--- START ---

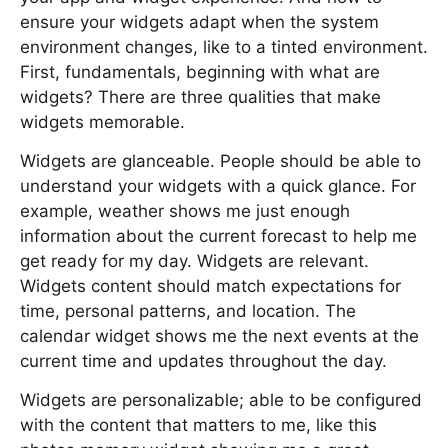
ensure your widgets adapt when the system
environment changes, like to a tinted environment.
First, fundamentals, beginning with what are
widgets? There are three qualities that make
widgets memorable.
Widgets are glanceable. People should be able to
understand your widgets with a quick glance. For
example, weather shows me just enough
information about the current forecast to help me
get ready for my day. Widgets are relevant.
Widgets content should match expectations for
time, personal patterns, and location. The
calendar widget shows me the next events at the
current time and updates throughout the day.
Widgets are personalizable; able to be configured
with the content that matters to me, like this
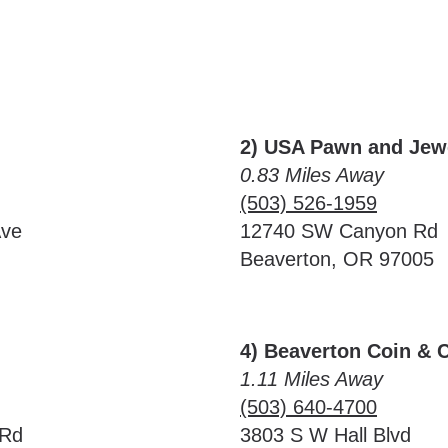
2) USA Pawn and Jew
0.83 Miles Away
(503) 526-1959
Ave
12740 SW Canyon Rd
Beaverton, OR 97005
4) Beaverton Coin & 
1.11 Miles Away
(503) 640-4700
 Rd
3803 S W Hall Blvd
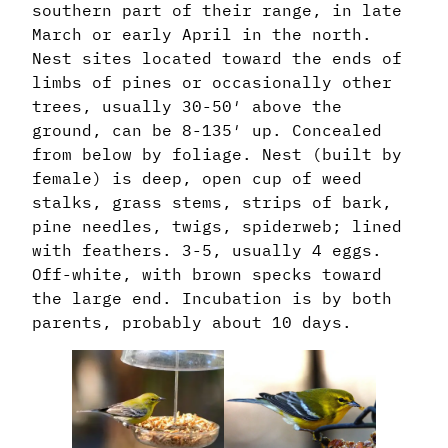
southern part of their range, in late
March or early April in the north.
Nest sites located toward the ends of
limbs of pines or occasionally other
trees, usually 30-50′ above the
ground, can be 8-135′ up. Concealed
from below by foliage. Nest (built by
female) is deep, open cup of weed
stalks, grass stems, strips of bark,
pine needles, twigs, spiderweb; lined
with feathers. 3-5, usually 4 eggs.
Off-white, with brown specks toward
the large end. Incubation is by both
parents, probably about 10 days.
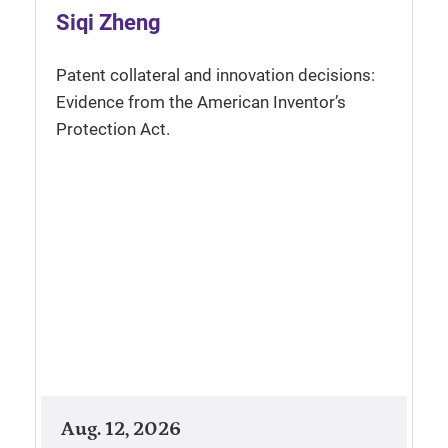
Siqi Zheng
Patent collateral and innovation decisions:
Evidence from the American Inventor’s
Protection Act.
Aug. 12, 2026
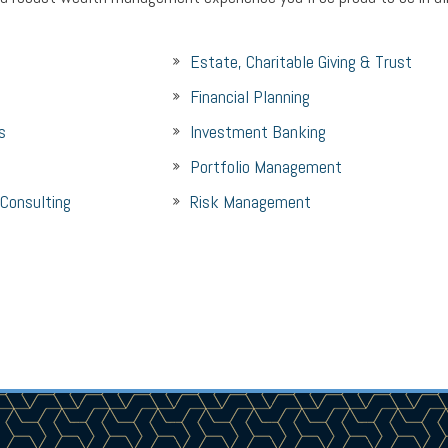
Estate, Charitable Giving & Trust
Financial Planning
s
Investment Banking
Portfolio Management
 Consulting
Risk Management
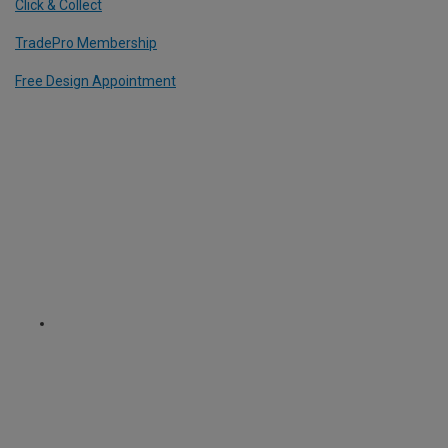
Click & Collect
TradePro Membership
Free Design Appointment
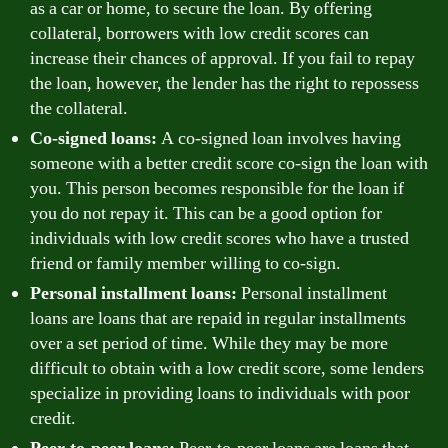
as a car or home, to secure the loan. By offering
collateral, borrowers with low credit scores can
increase their chances of approval. If you fail to repay
the loan, however, the lender has the right to repossess
the collateral.
Co-signed loans:
A co-signed loan involves having
someone with a better credit score co-sign the loan with
you. This person becomes responsible for the loan if
you do not repay it. This can be a good option for
individuals with low credit scores who have a trusted
friend or family member willing to co-sign.
Personal installment loans:
Personal installment
loans are loans that are repaid in regular installments
over a set period of time. While they may be more
difficult to obtain with a low credit score, some lenders
specialize in providing loans to individuals with poor
credit.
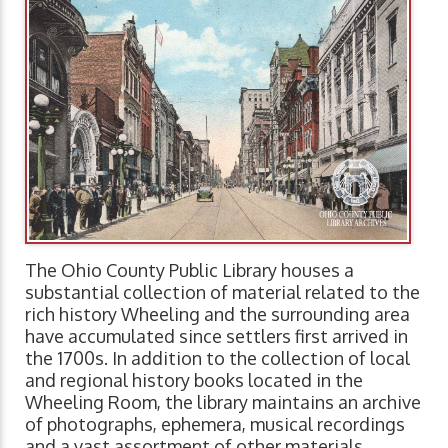
The Ohio County Public Library houses a
substantial collection of material related to the
rich history Wheeling and the surrounding area
have accumulated since settlers first arrived in
the 1700s. In addition to the collection of local
and regional history books located in the
Wheeling Room, the library maintains an archive
of photographs, ephemera, musical recordings
and a vast assortment of other materials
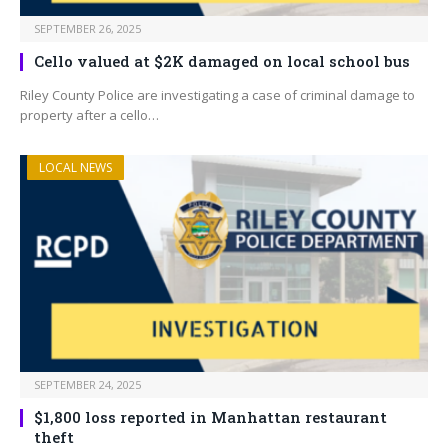
SEPTEMBER 26, 2025
Cello valued at $2K damaged on local school bus
Riley County Police are investigating a case of criminal damage to
property after a cello…
LOCAL NEWS
SEPTEMBER 24, 2025
$1,800 loss reported in Manhattan restaurant
theft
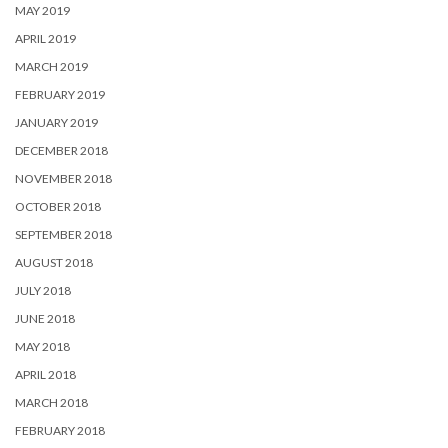
MAY 2019
APRIL 2019
MARCH 2019
FEBRUARY 2019
JANUARY 2019
DECEMBER 2018
NOVEMBER 2018
OCTOBER 2018
SEPTEMBER 2018
AUGUST 2018
JULY 2018
JUNE 2018
MAY 2018
APRIL 2018
MARCH 2018
FEBRUARY 2018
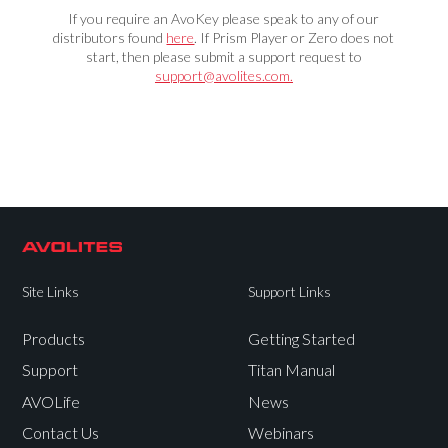
If you require an AvoKey please speak to any of our
distributors found
here
. If Prism Player or Zero does not
start, then please submit a support request to
support@avolites.com.
Site Links
Support Links
Products
Getting Started
Support
Titan Manual
AVOLife
News
Contact Us
Webinars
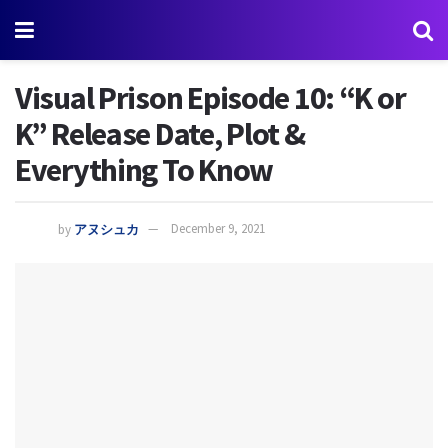
Visual Prison Episode 10: “K or
K” Release Date, Plot &
Everything To Know
by
アヌシュカ
December 9, 2021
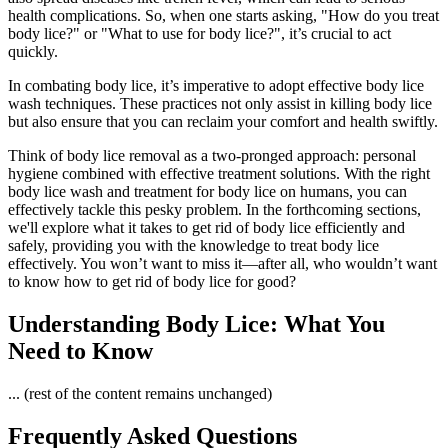
health complications. So, when one starts asking, "How do you treat
body lice?" or "What to use for body lice?", it’s crucial to act
quickly.
In combating body lice, it’s imperative to adopt effective body lice
wash techniques. These practices not only assist in killing body lice
but also ensure that you can reclaim your comfort and health swiftly.
Think of body lice removal as a two-pronged approach: personal
hygiene combined with effective treatment solutions. With the right
body lice wash and treatment for body lice on humans, you can
effectively tackle this pesky problem. In the forthcoming sections,
we'll explore what it takes to get rid of body lice efficiently and
safely, providing you with the knowledge to treat body lice
effectively. You won’t want to miss it—after all, who wouldn’t want
to know how to get rid of body lice for good?
Understanding Body Lice: What You
Need to Know
... (rest of the content remains unchanged)
Frequently Asked Questions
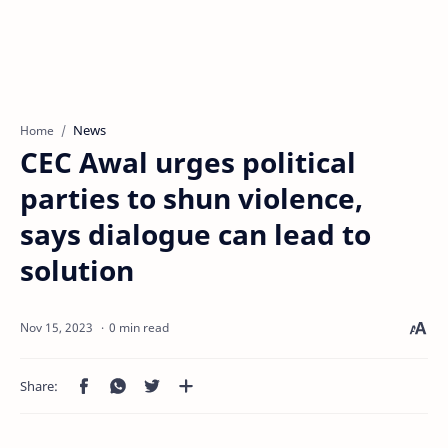
News
Home
CEC Awal urges political
parties to shun violence,
says dialogue can lead to
solution
0 min read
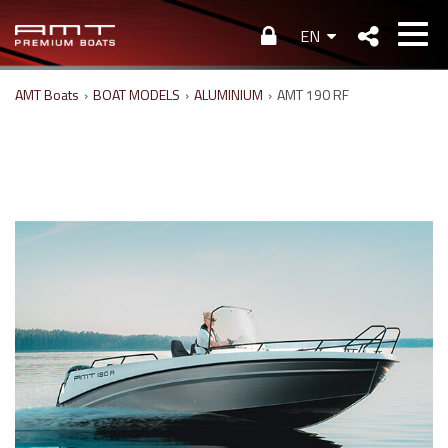
EN
AMT Boats
›
BOAT MODELS
›
ALUMINIUM
›
AMT 190 RF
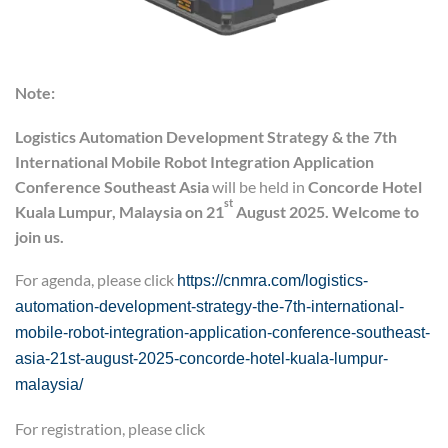
Note:
Logistics Automation Development Strategy
&
the 7th
International Mobile Robot Integration Application
Conference
Southeast Asia
will be held in
Concord
e
Hotel
st
Kuala Lumpur, Malaysia on 21
August 2025. Welcome to
join us.
For agenda, please click
https://cnmra.com/logistics-
automation-development-strategy-the-7th-international-
mobile-robot-integration-application-conference-southeast-
asia-21st-august-2025-concorde-hotel-kuala-lumpur-
malaysia/
For registration, please click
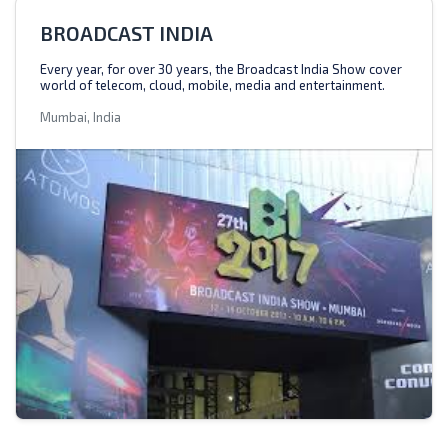
BROADCAST INDIA
Every year, for over 30 years, the Broadcast India Show cover
world of telecom, cloud, mobile, media and entertainment.
Mumbai, India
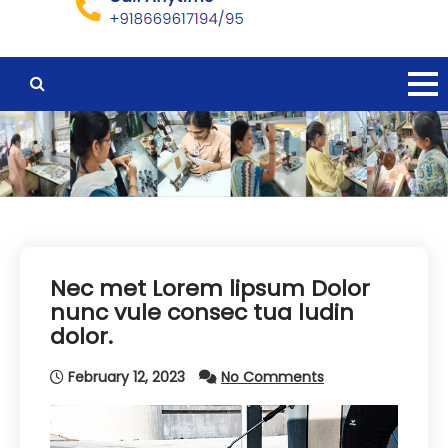
Nec met Lorem lipsum Dolor
nunc vule consec tua ludin
dolor.
February 12, 2023
No Comments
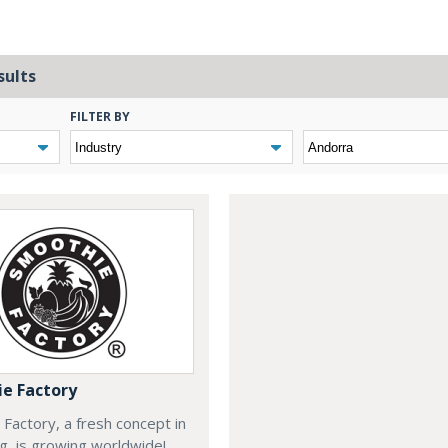
sults
FILTER BY
e Factory
Factory, a fresh concept in
ng, is growing worldwide!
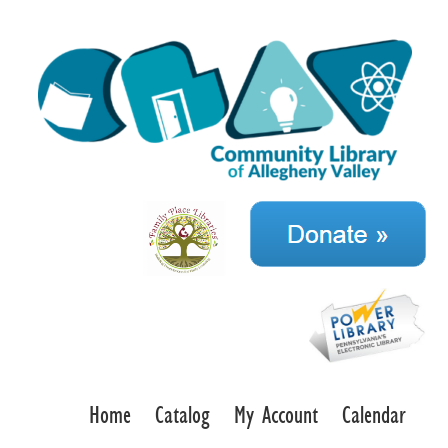
Home
Catalog
My Account
Calendar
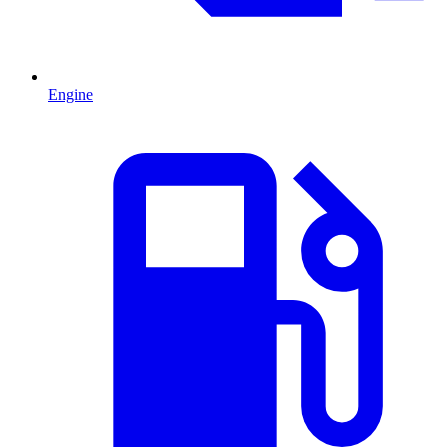
Engine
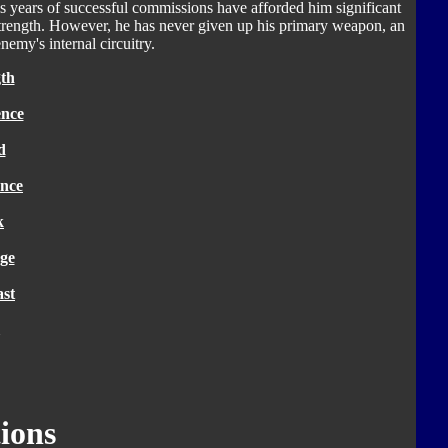
His years of successful commissions have afforded him significant
strength. However, he has never given up his primary weapon, an
enemy's internal circuitry.
th
ence
d
nce
k
ge
ast
ions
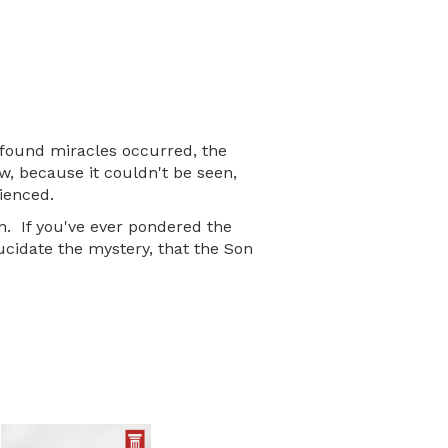
ofound miracles occurred, the
, because it couldn't be seen,
ienced.
n. If you've ever pondered the
ucidate the mystery, that the Son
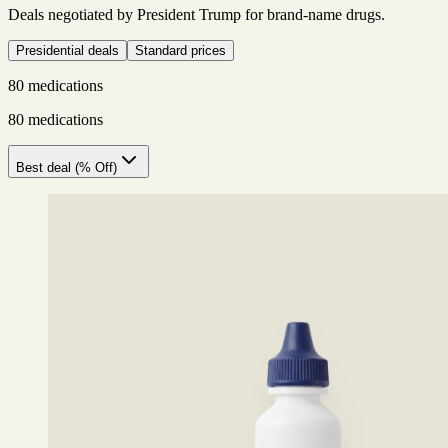
Deals negotiated by President Trump for brand-name drugs.
Presidential deals
Standard prices
80 medications
80 medications
Best deal (% Off)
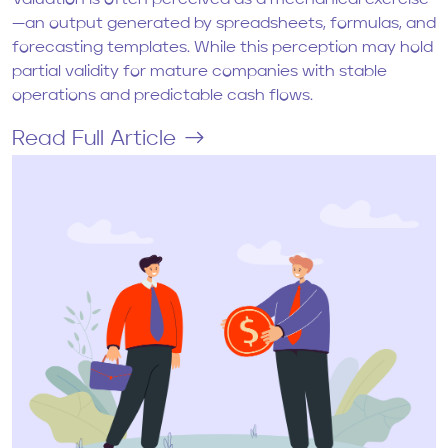
Valuation is often perceived as a mechanical exercise
—an output generated by spreadsheets, formulas, and
forecasting templates. While this perception may hold
partial validity for mature companies with stable
operations and predictable cash flows.
Read Full Article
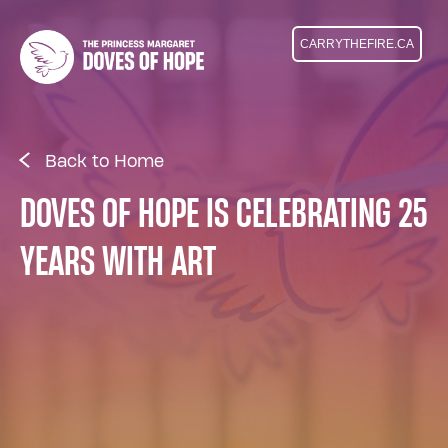
CARRYTHEFIRE.CA
Back to Home
DOVES OF HOPE IS CELEBRATING 25
YEARS WITH ART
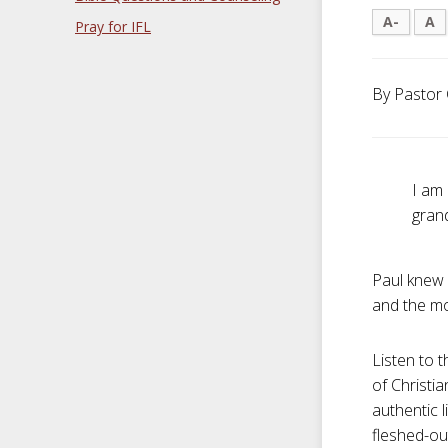
A-
A
Pray for IFL
By Pastor 
I am 
gran
Paul knew 
and the mot
Listen to t
of Christia
authentic l
fleshed-out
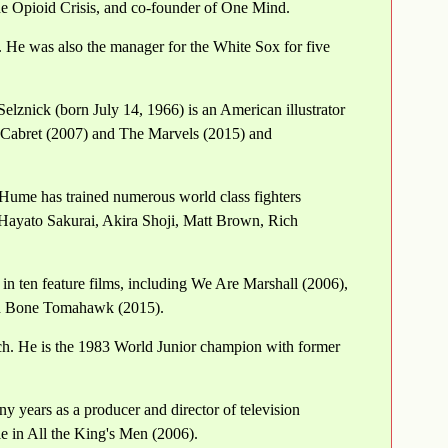
e Opioid Crisis, and co-founder of One Mind.
 He was also the manager for the White Sox for five
Selznick (born July 14, 1966) is an American illustrator
o Cabret (2007) and The Marvels (2015) and
 Hume has trained numerous world class fighters
Hayato Sakurai, Akira Shoji, Matt Brown, Rich
n ten feature films, including We Are Marshall (2006),
nd Bone Tomahawk (2015).
ch. He is the 1983 World Junior champion with former
y years as a producer and director of television
le in All the King's Men (2006).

--- END ---

TASK PROMPT |
Leaving the pictures out, set down all of the data again exactly.

YOUR SOLUTION |
ensure your widgets adapt when the system
environment changes, like to a tinted environment.
First, fundamentals, beginning with what are
widgets? There are three qualities that make
widgets memorable.
Widgets are glanceable. People should be able to
understand your widgets with a quick glance. For
example, weather shows me just enough
information about the current forecast to help me
get ready for my day. Widgets are relevant.
Widgets content should match expectations for
time, personal patterns, and location. The
calendar widget shows me the next events at the
current time and updates throughout the day.
Widgets are personalizable; able to be configured
with the content that matters to me, like this
2) USA Pawn and Jew
0.83 Miles Away
(503) 526-1959
Ave
12740 SW Canyon Rd
Beaverton, OR 97005
4) Beaverton Coin & 
1.11 Miles Away
(503) 640-4700
 Rd
3803 S W Hall Blvd
southern part of their range, in late
March or early April in the north.
Nest sites located toward the ends of
limbs of pines or occasionally other
trees, usually 30-50′ above the
ground, can be 8-135′ up. Concealed
from below by foliage. Nest (built by
female) is deep, open cup of weed
stalks, grass stems, strips of bark,
pine needles, twigs, spiderweb; lined
with feathers. 3-5, usually 4 eggs.
Off-white, with brown specks toward
the large end. Incubation is by both
parents, probably about 10 days.
Siqi Zheng
Patent collateral and innovation decisions:
Evidence from the American Inventor’s
Protection Act.
Aug. 12, 2026
Estate, Charitable Giving & Trust
Financial Planning
s
Investment Banking
Portfolio Management
 Consulting
Risk Management
Click & Collect
TradePro Membership
Free Design Appointment
as a car or home, to secure the loan. By offering
collateral, borrowers with low credit scores can
increase their chances of approval. If you fail to repay
the loan, however, the lender has the right to repossess
the collateral.
Co-signed loans:
A co-signed loan involves having
someone with a better credit score co-sign the loan with
you. This person becomes responsible for the loan if
you do not repay it. This can be a good option for
individuals with low credit scores who have a trusted
friend or family member willing to co-sign.
Personal installment loans:
Personal installment
loans are loans that are repaid in regular installments
over a set period of time. While they may be more
difficult to obtain with a low credit score, some lenders
specialize in providing loans to individuals with poor
credit.
The Ohio County Public Library houses a
substantial collection of material related to the
rich history Wheeling and the surrounding area
have accumulated since settlers first arrived in
the 1700s. In addition to the collection of local
and regional history books located in the
Wheeling Room, the library maintains an archive
of photographs, ephemera, musical recordings
and a vast assortment of other materials
SEPTEMBER 26, 2025
Cello valued at $2K damaged on local school bus
Riley County Police are investigating a case of criminal damage to
property after a cello…
LOCAL NEWS
SEPTEMBER 24, 2025
$1,800 loss reported in Manhattan restaurant
theft
MAY 2019
APRIL 2019
MARCH 2019
FEBRUARY 2019
JANUARY 2019
DECEMBER 2018
NOVEMBER 2018
OCTOBER 2018
SEPTEMBER 2018
AUGUST 2018
JULY 2018
JUNE 2018
MAY 2018
APRIL 2018
MARCH 2018
FEBRUARY 2018
If you require an AvoKey please speak to any of our
distributors found
here
. If Prism Player or Zero does not
start, then please submit a support request to
support@avolites.com.
Site Links
Support Links
Products
Getting Started
Support
Titan Manual
AVOLife
News
Contact Us
Webinars
Visual Prison Episode 10: “K or
K” Release Date, Plot &
Everything To Know
by
アヌシュカ
December 9, 2021
health complications. So, when one starts asking, "How do you treat
body lice?" or "What to use for body lice?", it’s crucial to act
quickly.
In combating body lice, it’s imperative to adopt effective body lice
wash techniques. These practices not only assist in killing body lice
but also ensure that you can reclaim your comfort and health swiftly.
Think of body lice removal as a two-pronged approach: personal
hygiene combined with effective treatment solutions. With the right
body lice wash and treatment for body lice on humans, you can
effectively tackle this pesky problem. In the forthcoming sections,
we'll explore what it takes to get rid of body lice efficiently and
safely, providing you with the knowledge to treat body lice
effectively. You won’t want to miss it—after all, who wouldn’t want
to know how to get rid of body lice for good?
Understanding Body Lice: What You
Need to Know
... (rest of the content remains unchanged)
Frequently Asked Questions
News
Home
CEC Awal urges political
parties to shun violence,
says dialogue can lead to
solution
0 min read
EN
AMT Boats
›
BOAT MODELS
›
ALUMINIUM
›
AMT 190 RF
Note:
Logistics Automation Development Strategy
&
the 7th
International Mobile Robot Integration Application
Conference
Southeast Asia
will be held in
Concord
e
Hotel
st
Kuala Lumpur, Malaysia on 21
August 2025. Welcome to
join us.
For agenda, please click
https://cnmra.com/logistics-
automation-development-strategy-the-7th-international-
mobile-robot-integration-application-conference-southeast-
asia-21st-august-2025-concorde-hotel-kuala-lumpur-
malaysia/
For registration, please click
BROADCAST INDIA
Every year, for over 30 years, the Broadcast India Show cover
world of telecom, cloud, mobile, media and entertainment.
Mumbai, India
Nec met Lorem lipsum Dolor
nunc vule consec tua ludin
dolor.
February 12, 2023
No Comments
sults
FILTER BY
e Factory
Factory, a fresh concept in
ng, is growing worldwide!
Home
Catalog
My Account
Calendar
Engine
His years of successful commissions have afforded him significant
strength. However, he has never given up his primary weapon, an
enemy's internal circuitry.
th
ence
d
nce
k
ge
ast
ions
ofound miracles occurred, the
, because it couldn't be seen,
ienced.
n. If you've ever pondered the
ucidate the mystery, that the Son
Deals negotiated by President Trump for brand-name drugs.
Presidential deals
Standard prices
80 medications
80 medications
Best deal (% Off)
Valuation is often perceived as a mechanical exercise
—an output generated by spreadsheets, formulas, and
forecasting templates. While this perception may hold
partial validity for mature companies with stable
operations and predictable cash flows.
Read Full Article
CARRYTHEFIRE.CA
Back to Home
DOVES OF HOPE IS CELEBRATING 25
YEARS WITH ART
A-
A
Pray for IFL
By Pastor 
I am 
gran
Paul knew 
and the mot
Listen to t
of Christia
authentic l
fleshed-out
e Opioid Crisis, and co-founder of One Mind.
 He was also the manager for the White Sox for five
Selznick (born July 14, 1966) is an American illustrator
o Cabret (2007) and The Marvels (2015) and
 Hume has trained numerous world class fighters
Hayato Sakurai, Akira Shoji, Matt Brown, Rich
n ten feature films, including We Are Marshall (2006),
nd Bone Tomahawk (2015).
ch. He is the 1983 World Junior champion with former
y years as a producer and director of television
le in All the King's Men (2006).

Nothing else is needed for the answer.